I think the question of how "off the rails" you want to take this TL depends in part on how far you're actually looking to take it. For example, were you planning to take a break from this great story once the WoAS was over and Theodore finally achieved sovereignty for his kingdom; or, along that same vein, to switch the "pace" of this TL and cover more picture stuff with several years a post?
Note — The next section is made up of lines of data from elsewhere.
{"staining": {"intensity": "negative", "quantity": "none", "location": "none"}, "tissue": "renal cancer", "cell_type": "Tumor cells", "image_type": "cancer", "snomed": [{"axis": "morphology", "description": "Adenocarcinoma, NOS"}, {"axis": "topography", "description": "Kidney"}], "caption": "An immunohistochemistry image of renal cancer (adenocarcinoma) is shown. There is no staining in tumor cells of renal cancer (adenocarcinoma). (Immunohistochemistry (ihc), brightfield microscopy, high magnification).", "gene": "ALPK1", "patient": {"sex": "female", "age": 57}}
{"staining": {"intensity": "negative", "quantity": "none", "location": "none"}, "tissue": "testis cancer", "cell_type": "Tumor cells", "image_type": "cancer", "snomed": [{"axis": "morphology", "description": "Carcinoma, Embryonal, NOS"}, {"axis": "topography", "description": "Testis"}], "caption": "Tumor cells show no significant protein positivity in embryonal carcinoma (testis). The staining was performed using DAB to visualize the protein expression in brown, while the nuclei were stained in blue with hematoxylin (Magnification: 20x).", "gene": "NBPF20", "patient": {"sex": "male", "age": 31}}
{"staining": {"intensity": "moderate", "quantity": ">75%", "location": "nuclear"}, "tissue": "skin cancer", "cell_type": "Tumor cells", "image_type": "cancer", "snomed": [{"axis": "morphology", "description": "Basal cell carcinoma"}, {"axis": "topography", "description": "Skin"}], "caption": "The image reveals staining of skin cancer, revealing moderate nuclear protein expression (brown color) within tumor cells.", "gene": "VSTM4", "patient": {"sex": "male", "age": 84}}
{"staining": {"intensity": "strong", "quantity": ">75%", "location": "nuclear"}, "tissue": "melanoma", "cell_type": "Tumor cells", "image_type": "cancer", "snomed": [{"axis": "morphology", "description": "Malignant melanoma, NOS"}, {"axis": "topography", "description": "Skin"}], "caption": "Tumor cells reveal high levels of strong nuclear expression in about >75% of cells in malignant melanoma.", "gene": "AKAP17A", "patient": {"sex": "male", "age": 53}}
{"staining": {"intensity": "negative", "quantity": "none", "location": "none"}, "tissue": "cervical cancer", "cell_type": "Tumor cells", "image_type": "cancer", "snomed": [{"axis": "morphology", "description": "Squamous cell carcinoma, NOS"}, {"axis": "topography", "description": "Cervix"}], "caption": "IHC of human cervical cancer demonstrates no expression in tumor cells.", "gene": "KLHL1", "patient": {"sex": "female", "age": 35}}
Indeed, the scope and purpose of the timeline, and what you want to tell with it, is ultimately what should determine how the changes are handled. The focus of this timeline is very much on Corsica; and unlike Sons of the Harlot Empress there are not (at least, barring Napoleon, which is a rather quixotic butterfly of mothra scale) any "major" changes fundamentally implied by an independent Corsica, at least not on the level that a unified medieval Italy suggests. On that level whatever changes you make I would suggest keeping them confined to obvious divergences (implied by Corsica's presence in the war) and/or aligned with the focus on Corsica- that is to say, those changes which have ramifications for the Italian theater.
 
In a selfish sense I'm fascinated to see how Carp could write an amazing timeline on a radically different WoAS, and indeed if he's intending to stop when Corsica becomes officially independent it's probably not too important to stay close to reality (since you only have to deal with butterflies for a shorter time), but the longer you go the harder work it is to keep a lid on everything, and the harder it is also to suspend the readers disbelief. You know if Hitler ends up speaking with Theodore the Xth for example (obviously Carp wouldn't write that but you get the point).
 
In a selfish sense I'm fascinated to see how Carp could write an amazing timeline on a radically different WoAS, and indeed if he's intending to stop when Corsica becomes officially independent it's probably not too important to stay close to reality (since you only have to deal with butterflies for a shorter time), but the longer you go the harder work it is to keep a lid on everything, and the harder it is also to suspend the readers disbelief. You know if Hitler ends up speaking with Theodore the Xth for example (obviously Carp wouldn't write that but you get the point).
Theodore will become a title just like Augustus among corsicans.